---------- GIVEN INFORMATION

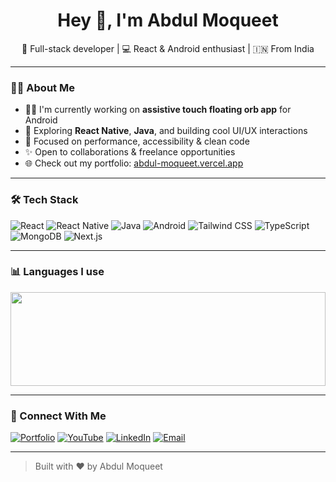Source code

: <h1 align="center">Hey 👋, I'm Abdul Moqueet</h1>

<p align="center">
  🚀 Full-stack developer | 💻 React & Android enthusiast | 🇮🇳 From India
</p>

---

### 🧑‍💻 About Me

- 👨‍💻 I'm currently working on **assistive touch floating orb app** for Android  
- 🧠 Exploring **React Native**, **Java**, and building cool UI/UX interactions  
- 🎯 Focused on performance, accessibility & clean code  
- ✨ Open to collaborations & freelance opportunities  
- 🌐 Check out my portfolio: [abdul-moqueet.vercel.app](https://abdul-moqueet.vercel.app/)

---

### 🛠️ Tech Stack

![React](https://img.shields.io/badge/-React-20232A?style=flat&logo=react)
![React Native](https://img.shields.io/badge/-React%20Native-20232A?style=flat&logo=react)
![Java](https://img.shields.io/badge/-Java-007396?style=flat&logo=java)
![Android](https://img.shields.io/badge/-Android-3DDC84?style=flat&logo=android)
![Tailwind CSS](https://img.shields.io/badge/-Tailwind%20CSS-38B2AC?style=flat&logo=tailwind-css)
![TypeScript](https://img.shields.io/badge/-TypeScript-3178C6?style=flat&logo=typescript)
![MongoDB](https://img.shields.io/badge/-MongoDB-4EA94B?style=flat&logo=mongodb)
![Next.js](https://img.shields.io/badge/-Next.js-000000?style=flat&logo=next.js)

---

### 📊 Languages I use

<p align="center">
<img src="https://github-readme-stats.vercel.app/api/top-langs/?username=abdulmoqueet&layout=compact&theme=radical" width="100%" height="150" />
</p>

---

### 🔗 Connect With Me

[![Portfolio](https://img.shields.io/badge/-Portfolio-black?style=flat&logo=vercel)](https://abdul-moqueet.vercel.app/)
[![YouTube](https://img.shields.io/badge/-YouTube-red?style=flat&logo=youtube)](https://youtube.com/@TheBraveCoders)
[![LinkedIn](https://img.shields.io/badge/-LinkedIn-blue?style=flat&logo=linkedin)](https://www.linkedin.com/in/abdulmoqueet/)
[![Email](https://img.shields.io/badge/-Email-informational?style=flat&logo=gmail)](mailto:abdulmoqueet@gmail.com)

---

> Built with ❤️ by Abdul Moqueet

--------------------
---------- GIVEN INFORMATION

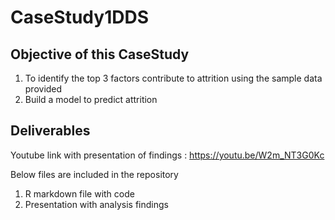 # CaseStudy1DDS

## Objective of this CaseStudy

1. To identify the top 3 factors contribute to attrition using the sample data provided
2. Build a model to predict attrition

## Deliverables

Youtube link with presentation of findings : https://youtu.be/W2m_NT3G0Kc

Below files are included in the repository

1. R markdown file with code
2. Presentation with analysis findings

--------------------
---------- GIVEN INFORMATION

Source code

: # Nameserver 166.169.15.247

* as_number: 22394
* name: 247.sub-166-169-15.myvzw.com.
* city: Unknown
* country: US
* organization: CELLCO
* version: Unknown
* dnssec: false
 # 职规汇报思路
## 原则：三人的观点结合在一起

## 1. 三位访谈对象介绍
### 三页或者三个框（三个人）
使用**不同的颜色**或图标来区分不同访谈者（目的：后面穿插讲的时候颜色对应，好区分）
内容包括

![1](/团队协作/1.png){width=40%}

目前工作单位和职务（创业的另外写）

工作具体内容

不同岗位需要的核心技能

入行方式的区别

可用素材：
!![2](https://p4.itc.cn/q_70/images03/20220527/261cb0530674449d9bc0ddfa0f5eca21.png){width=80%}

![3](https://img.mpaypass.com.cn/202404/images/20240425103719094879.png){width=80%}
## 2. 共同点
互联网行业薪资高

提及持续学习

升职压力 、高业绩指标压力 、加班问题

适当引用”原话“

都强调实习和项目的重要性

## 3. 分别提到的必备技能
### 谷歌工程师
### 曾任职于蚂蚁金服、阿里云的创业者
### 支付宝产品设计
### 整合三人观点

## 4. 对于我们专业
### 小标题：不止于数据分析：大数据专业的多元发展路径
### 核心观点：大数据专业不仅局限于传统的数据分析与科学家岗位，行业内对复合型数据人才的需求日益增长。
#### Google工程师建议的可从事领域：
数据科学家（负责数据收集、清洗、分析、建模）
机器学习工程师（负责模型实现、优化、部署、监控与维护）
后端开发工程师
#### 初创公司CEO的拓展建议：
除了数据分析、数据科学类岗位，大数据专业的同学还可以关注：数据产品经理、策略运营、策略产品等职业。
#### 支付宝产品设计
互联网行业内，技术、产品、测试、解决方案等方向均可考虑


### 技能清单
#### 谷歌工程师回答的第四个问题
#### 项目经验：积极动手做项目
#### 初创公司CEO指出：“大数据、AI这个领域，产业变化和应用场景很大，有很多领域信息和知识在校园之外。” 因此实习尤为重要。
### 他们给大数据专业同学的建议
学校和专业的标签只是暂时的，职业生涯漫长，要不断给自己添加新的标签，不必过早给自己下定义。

--------------------

WORK ORDER
Nothing but a number is expected: the tally of lines in the records that include the word "vercel".

TASK RESPONSE
3